The White House has announced that U.S. Trade Representative Robert Lighthizer and Treasury Secretary Steve Mnuchin will be in Shanghai next week to “continue negotiations aimed at improving the trade relationship between the United States and China.” The negotiations will cover issues concerning intellectual property, forced technology transfer, non-tariff barriers, agriculture, services, trade deficit and enforcement. This is the first trade talks since negotiations stalled in May.
U.S. agriculture has felt the brunt of the trade war with China. Soybeans have been especially hit with exports to China dropping to a 16-year low in 2018.
Trade aid details announced
Secretary of Agriculture Sonny Perdue announced that producers will receive direct payments of $15 to $150 per acre under the new Market Facilitation Program. The payment rates are based on the crops a county historically produces and USDA’s estimate of the impact on each commodity of unfair trade practices over the past 10 years.
The $16 billion trade aid package includes $14.5 billion in direct payments to producers; $1.4 billion in commodity purchases; and $100 million to develop new markets overseas.
Signup for the Market Facilitation Program begins on Monday, July 29, and runs through Dec. 6. There will be up to three payments. The first payment is expected in late August with the second and third payments in November and January if warranted.
MFP payments will go to producers of alfalfa hay, barley, canola, corn, crambe, dried beans, dry peas, extra-long staple cotton, flaxseed, lentils, long grain and medium grain rice, millet, mustard seed, oats, peanuts, rapeseed, rye, safflower, sesame seed, small and large chickpeas, sorghum, soybeans, sunflower seed, temperate japonica rice, triticale, upland cotton and wheat. According to USDA, “MFP assistance for those non-specialty crops is based on a single county payment rate multiplied by a farm’s total plantings of MFP-eligible crops in aggregate in 2019. Those per-acre payments are not dependent on which of those crops are planted in 2019. A producer’s total payment-eligible plantings cannot exceed total 2018 plantings.”

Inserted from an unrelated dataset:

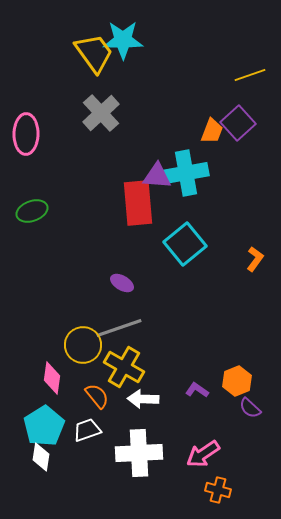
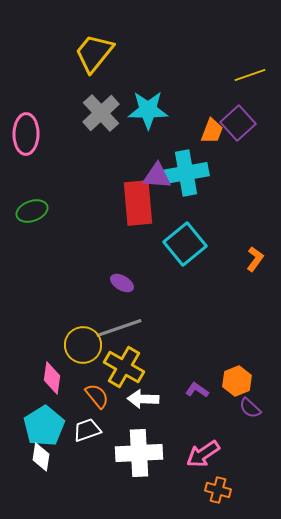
cyan star: moved 25 px right, 70 px down
yellow trapezoid: rotated 105 degrees counterclockwise
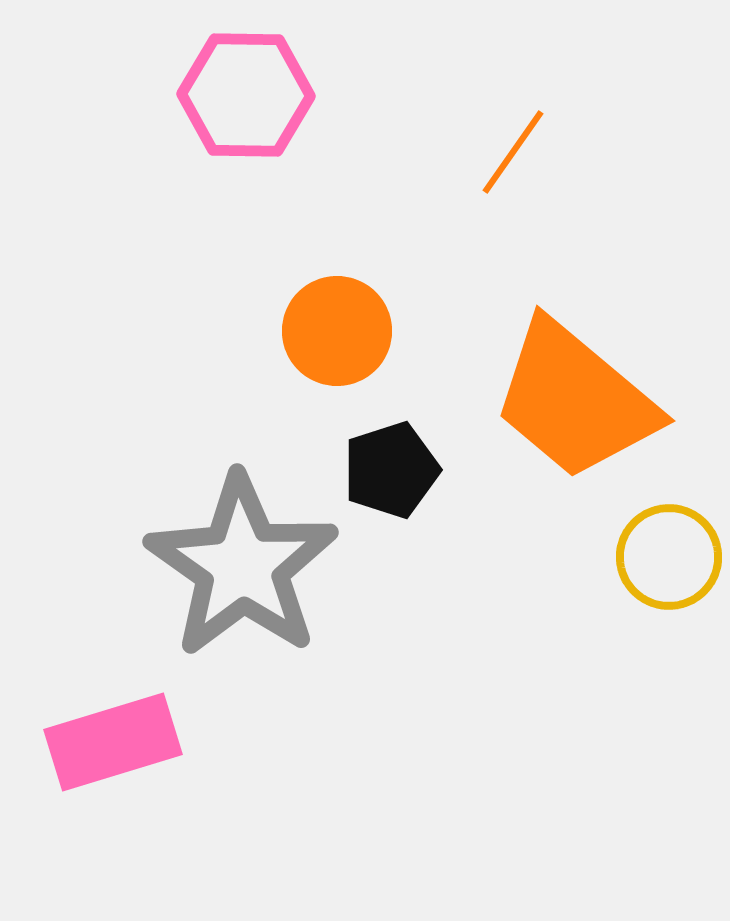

Hog producers will receive an $11 payment based on the number of live hogs owned on a day selected by the producer between April 1 and May 15, 2019. Dairy producers who were in business as of June 1, 2019, will receive a $0.20 per hundredweight payment based on production history.
Cover crops that farmers grow on acres that were prevented from planting this year due to weather also qualify for payments.
USDA announced MFP payments will also be made to producers of almonds, cranberries, cultivated ginseng, fresh grapes, fresh sweet cherries, hazelnuts, macadamia nuts, pecans, pistachios and walnuts. Each specialty crop will receive a payment based on 2019 acres of fruit or nut bearing plants, or in the case of ginseng, based on harvested acres in 2019.
According to USDA, “MFP payments are limited to a combined $250,000 for non-specialty crops per person or legal entity. MFP payments are also limited to a combined $250,000 for dairy and hog producers and a combined $250,000 for specialty crop producers. However, no applicant can receive more than $500,000.”
Additional information on MFP and county payment rates can be found at www.farners.gov/mfp.
For the Food Purchase and Distribution Program, USDA’s Agricultural Marketing Service will be purchasing up to $1.4 billion in surplus commodities (fruits, vegetables, some processed foods, beef, pork, lamb, poultry and milk) affected by trade retaliation.
AMS is expected to purchase $208 million in pork, $151 million in beef, $17 million in lamb, $432 million in poultry and $68 million in dairy. The products will be distributed to states for food banks, food pantries, elderly feeding programs and tribes.
The Agricultural Trade Promotion Program will provide $100 million to 48 cooperator groups to help find new export opportunities for farmers and ranchers.
The top ATP funding recipients were the American Soybean Association ($12.75 million), U.S. Meat Export Federation ($10 million), US Grains Council ($6.88 million), Food Export USA Northeast ($6.8 million), Food Export Association of the Midwest USA ($6.65 million) and Wine Institute ($6.2 million).
Budget and debt ceiling agreement
The White House and Congressional leaders reached a two-year budget agreement that also suspends the debt ceiling until July 31, 2021 and increase both defense and non-defense spending. This will enable Congress to finish the appropriations bills for FY ’20.
Under the agreement, defense spending would be $738 billion in FY ’20 and $740 billion in FY ’21. Nondefense spending would be $632 billion for FY ‘20 and $634.5 billion for FY 21. Defense spending for FY ’19 is $716 billion and $620 billion for non-defense spending.